Short problem A: In the iOS guide to synchronous and asynchronous operations, starting with which Swift version does the async and await feature make asynchronous work simple?
Short problem B: Transcribe the passage of the iOS guide to synchronous and asynchronous operations that opens with the words containing "Asynchronous and Synchronous" and closes with "calm cravings satisfied!".

Asynchronous and Synchronous Operations: An iOS developer’s guide
Synchronous operations: Like standing in a line at the ice cream shop, where everybody gets served in order, but it can take a while if there’s a crowd. Asynchronous operations: Like having several ice cream windows; you could order and pay at one while others are being served, and this way, you could keep the line moving and your calm cravings satisfied!
As an iOS developer, it is essential to keep your app running correctly and with a responsive user interface. As of Swift 5.5, the async and await feature makes it super simple to work asynchronously. There is also a complete guide with best practices and pro tips regarding working with operations and the core differences between synchronous and asynchronous processes. Whether it is optimization for performance enhancement or optimization to smoothen the development workflow, this article will help you with the knowledge of handling async tasks effectively in Swift.
Understanding Synchronous vs. Asynchronous Operations
When it comes to iOS development, it is critical to know what kind of operation is most appropriate for each task. What separates synchronous from asynchronous operation is very important if one wants their app to perform better and be more responsive.
Synchronous Operations
In general, synchronous operations run sequentially, blocking the main thread until they are finished. Because the sync procedure is still in progress, your application’s UI becomes unresponsive. To ensure a seamless user experience, synchronous operation can be used for short-lived operations. However, using synchronous operations for longer tasks, such as network queries or data processing, will result in a slow-moving, non-responsive app.

Provided information:
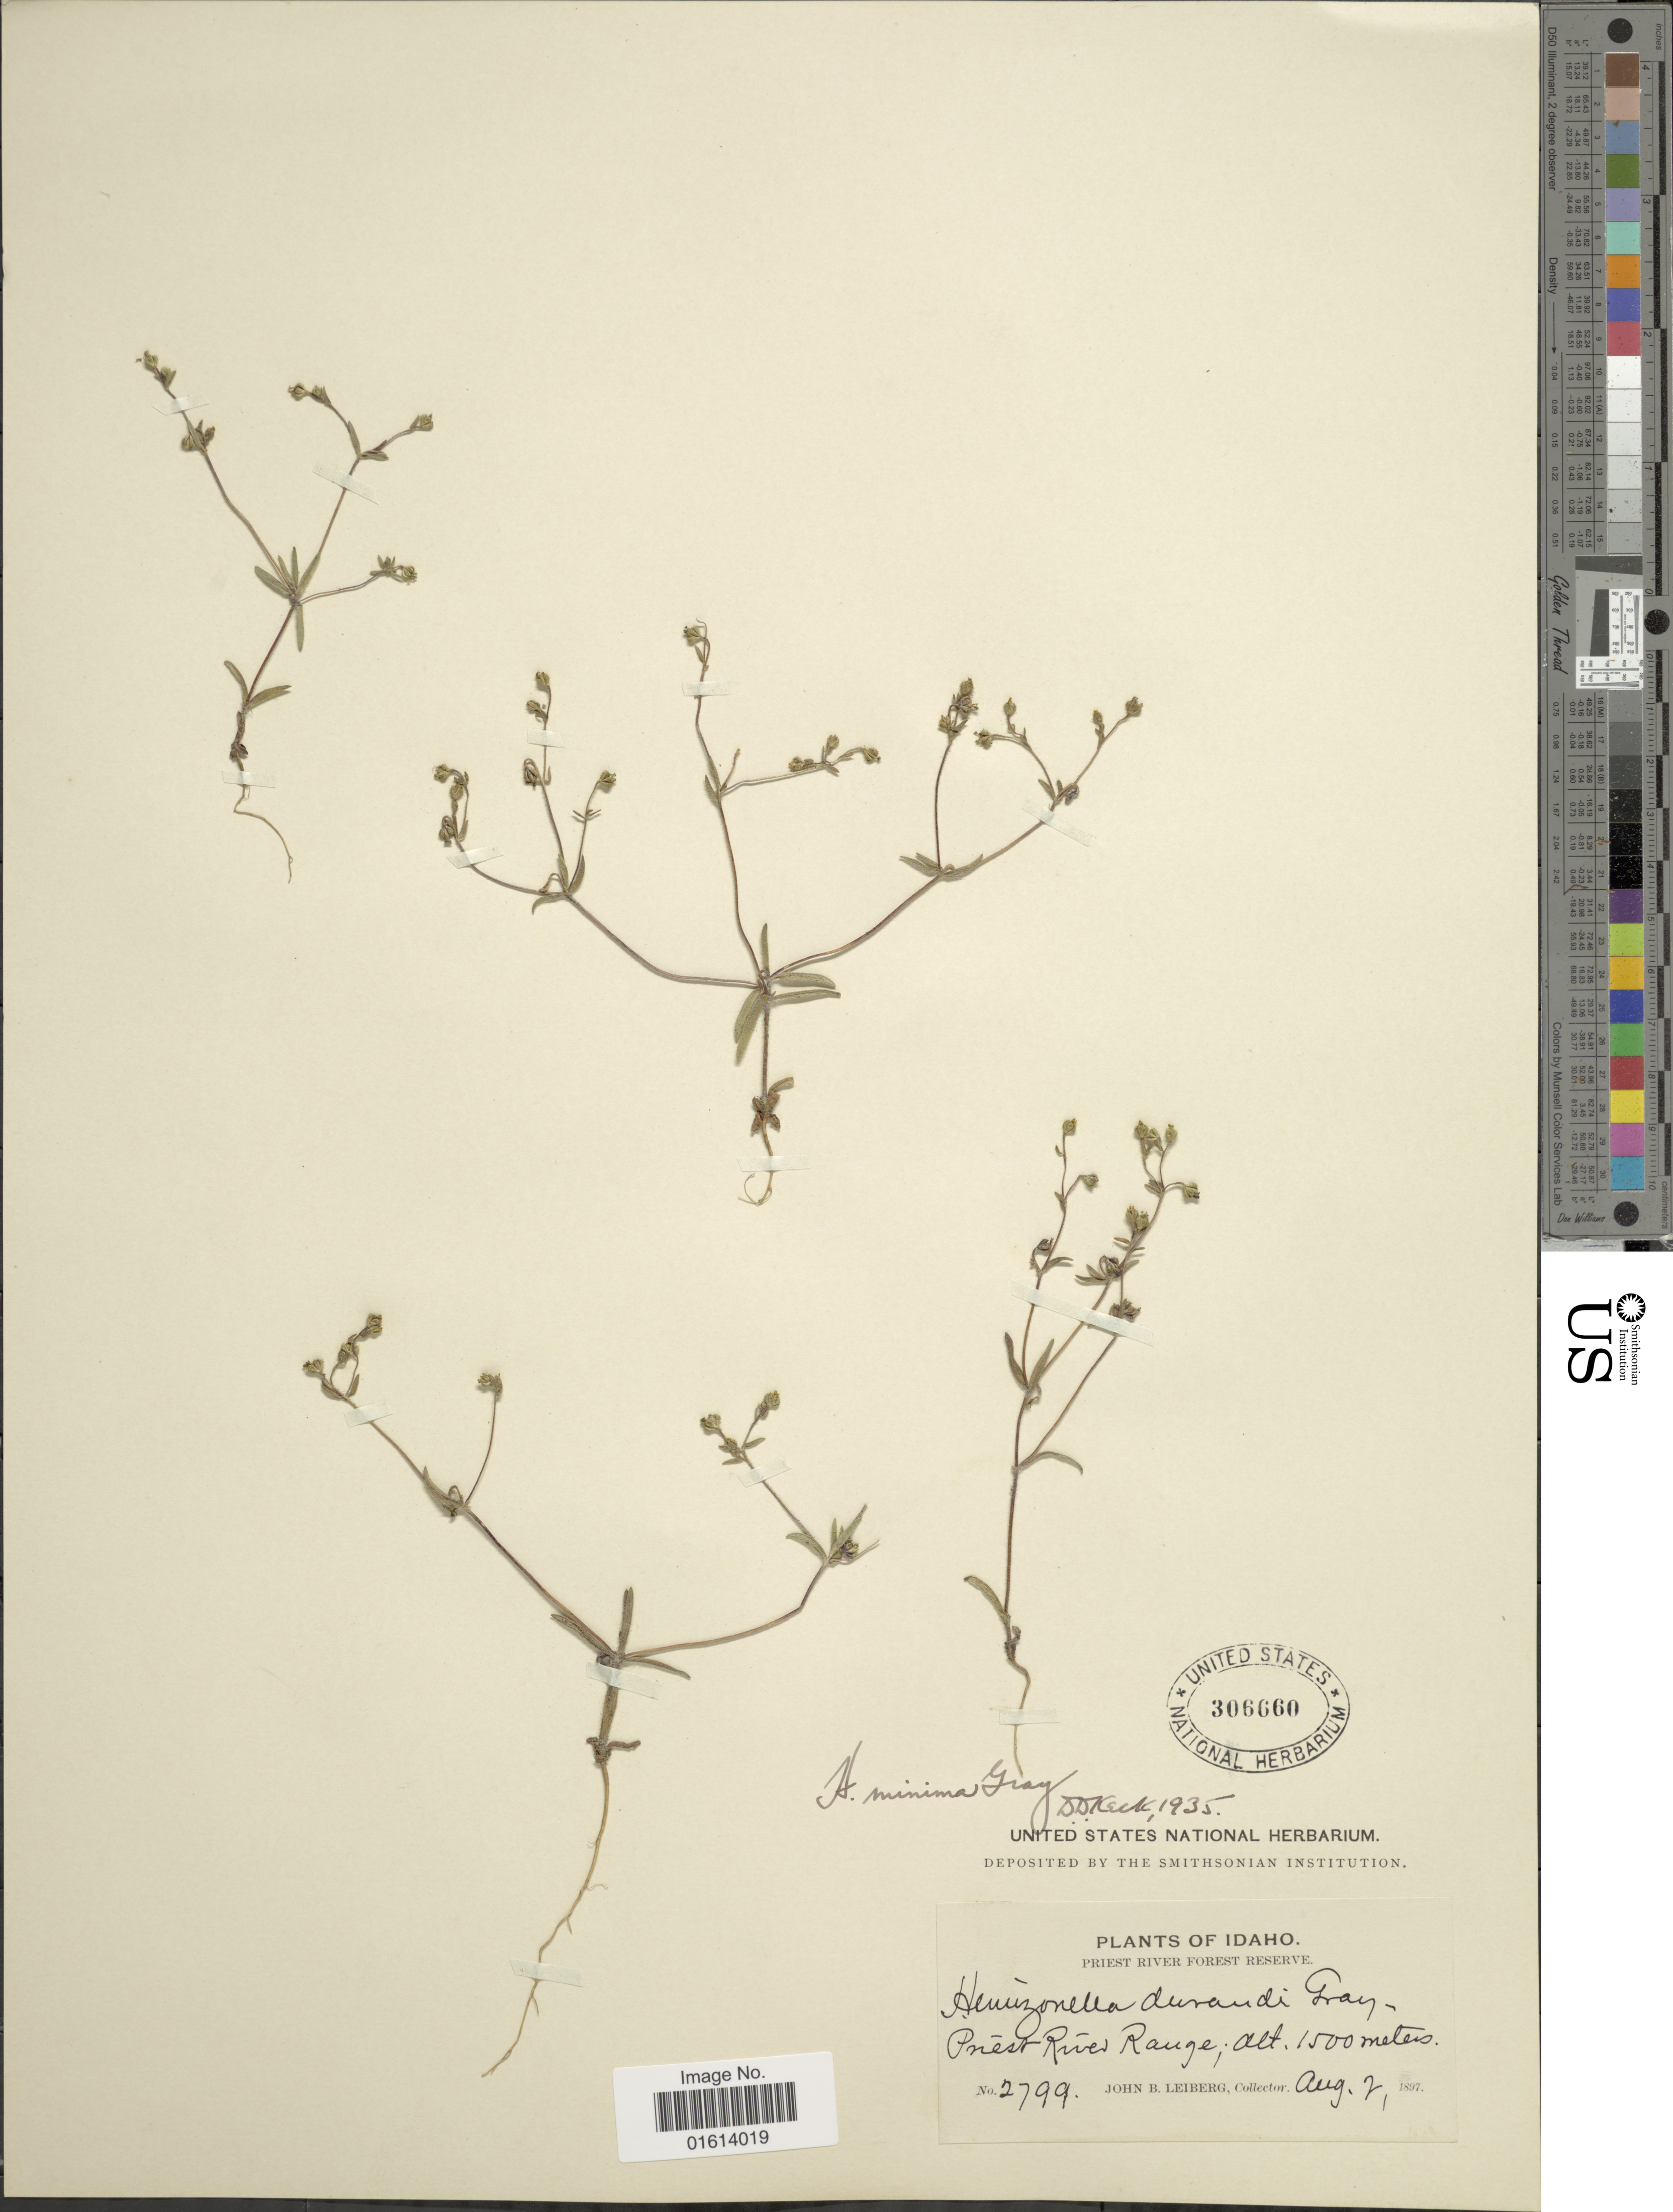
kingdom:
* * *
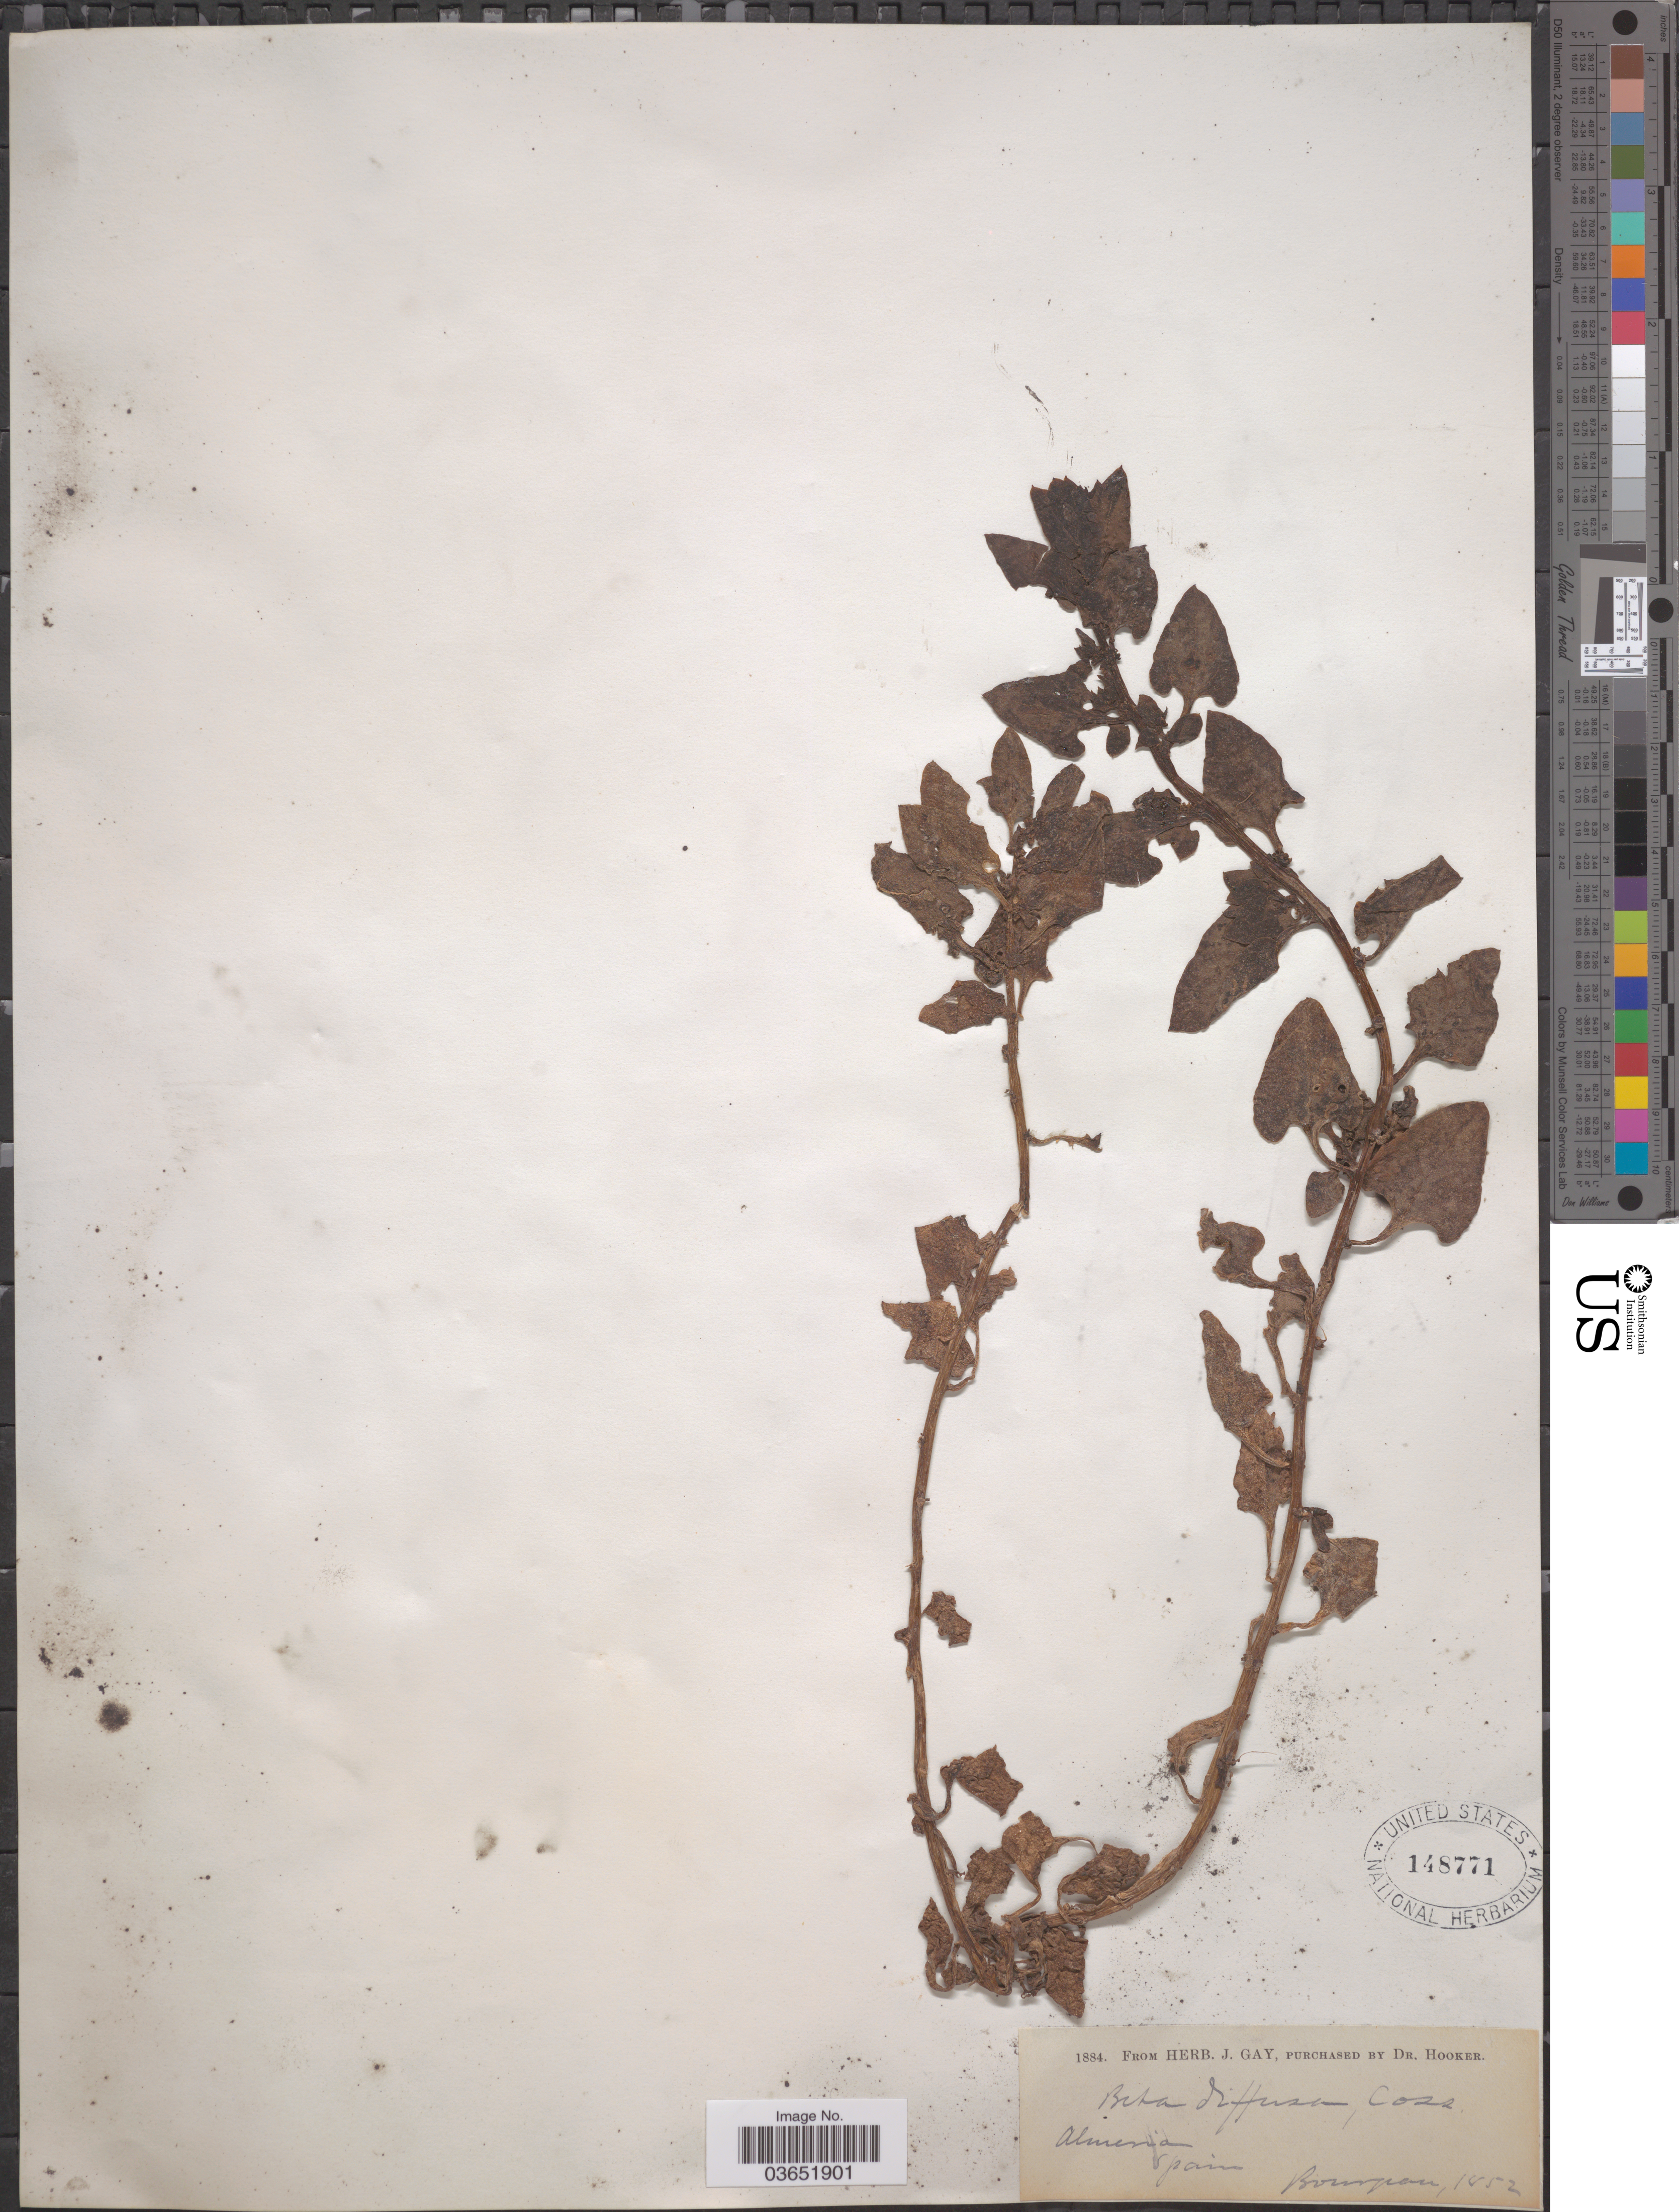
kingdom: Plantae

Exercise result A: Swift 5.5

Exercise result B:
Asynchronous and Synchronous Operations: An iOS developer’s guide
Synchronous operations: Like standing in a line at the ice cream shop, where everybody gets served in order, but it can take a while if there’s a crowd. Asynchronous operations: Like having several ice cream windows; you could order and pay at one while others are being served, and this way, you could keep the line moving and your calm cravings satisfied!